All of a sudden, my name — these thirteen letters that I had been so embarrassed by — became beautiful. And the more spiritual I became and the more I recognized the hard work my poor soul puts in daily to keep me spiritually balanced, the more that whole name became the perfect embodiment of who I felt I was as a person.

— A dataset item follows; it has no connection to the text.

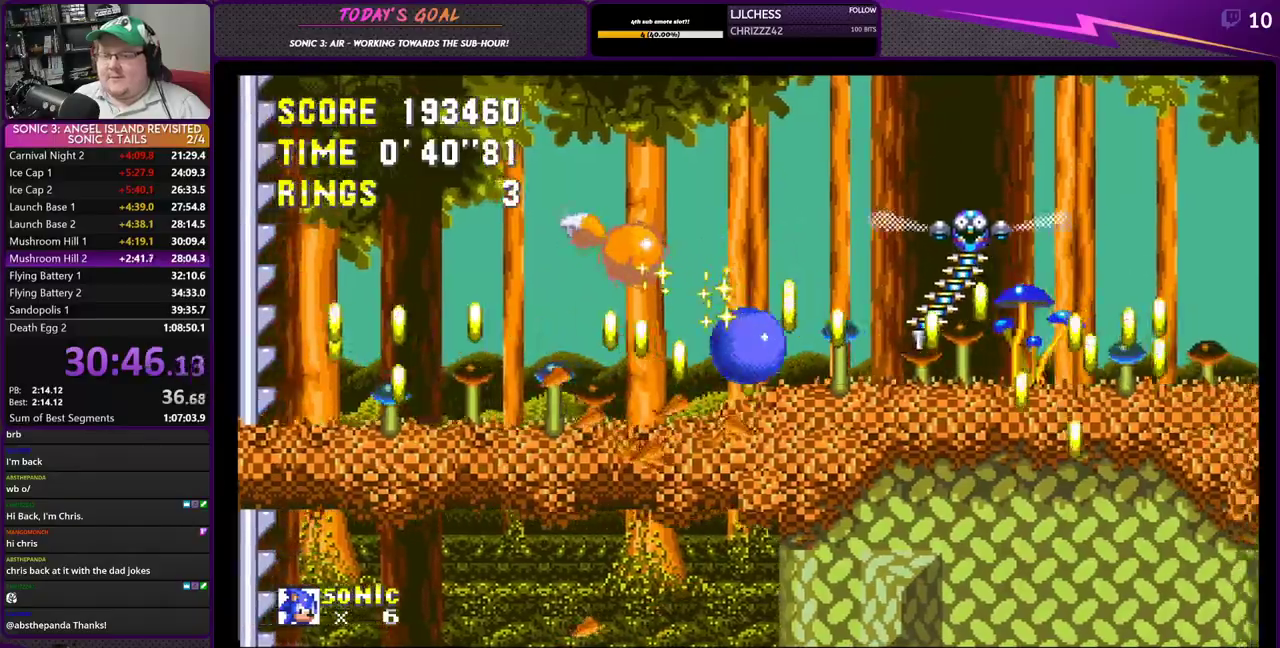
{"buttons": ["CROSS", "DPAD_RIGHT"], "left_stick": "center", "events": []}
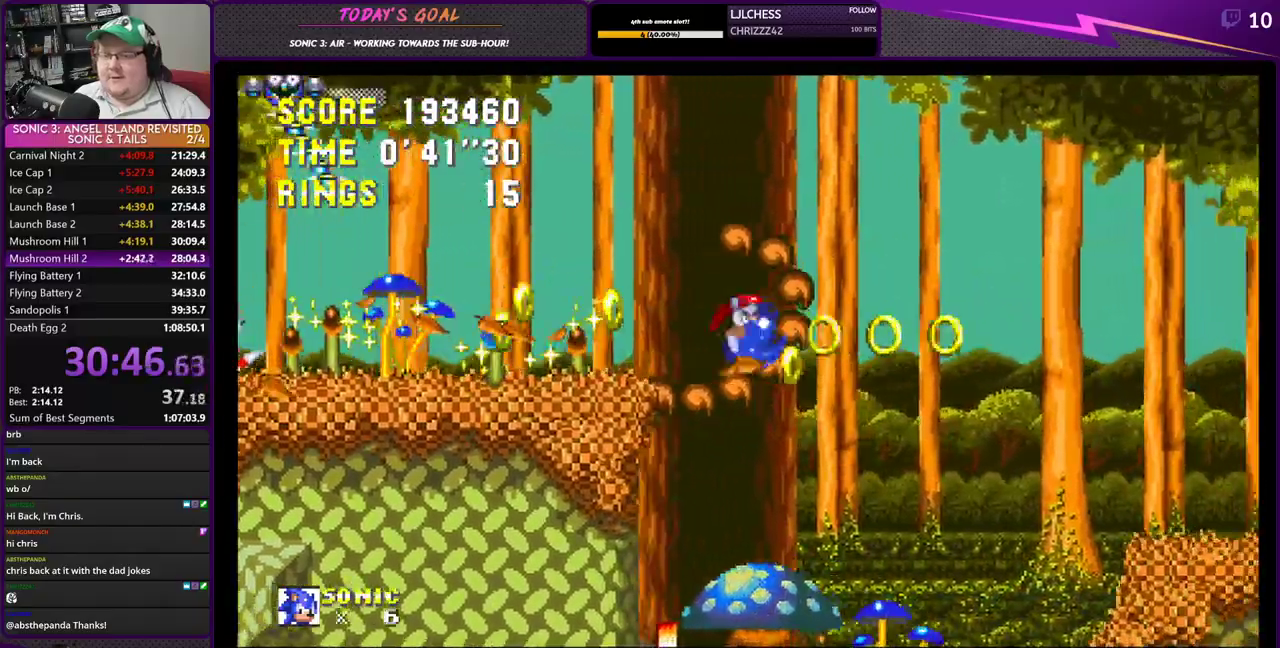
{"buttons": ["DPAD_RIGHT"], "left_stick": "center", "events": [[83, "CROSS", "up"]]}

I suddenly couldn’t — and still can’t — imagine having any other name than Sarah Alma Khan. And the more comfortable I get with myself and the world outside the bubble in which I grew up, the more I love my name — this name that my Anglo-obsessed father gave me because he thought it wouldn’t be butchered in any language but was, ironically, only butchered in English — sounded beautiful in every language. I cannot express the thrill I felt the first time I went to Italy (a 20-day graduation present to myself that I was only able to afford by working my part-time retail job nonstop for a year) and the people at my hostel called me SAH-rah rather than SAY-ra. I cannot express the thrill when one of the hostel workers told me his daughter was also named Sarah (SAH-rah, not SAY-ra!). And I get a special thrill whenever I visit Spain and introduce myself as SAH-rah (“Sarah con ‘h’” to be exact since Sarah sin “h” is the norm in Spanish-speaking countries).

Since the time I vowed to take on my future husband’s name and give my potential kids their father’s surname, I've indulged in permanent contraception and vowed to remain unmarried and childless for life. I literally live my life in a way in which I will remain Sarah Alma Khan till I die. Even after that, if any of my writing survives.

Though I’m happily childless and have no desire to be a parent, I sometimes selfishly fantasize about adopting a little girl child whom I can mould to be an unapologetic feminist badass like I hope I am. And I’ve cemented the idea that, though her first name matters less to me, her middle and last names will, without a doubt, be Alma Khan. In polar contrast to my feelings as a teen, I now wish my name would carry on — that my daughter and her daughter and her daughter’s daughter will all be Alma Khan, or at least Alma. Parenthood is too serious a commitment, though, and wanting my once-hated-now-beloved name to live on is a weak reason to embark on that commitment.

But it doesn’t really matter, because by owning my name — and by slowly working to refuse it being bastardized and butchered by the English-speaking west — I’m making a small feminist stand that says “I refuse to let you shame me for who I am. I refuse to conform to white supremacy any longer. I refuse to dim my light to make you comfortable.”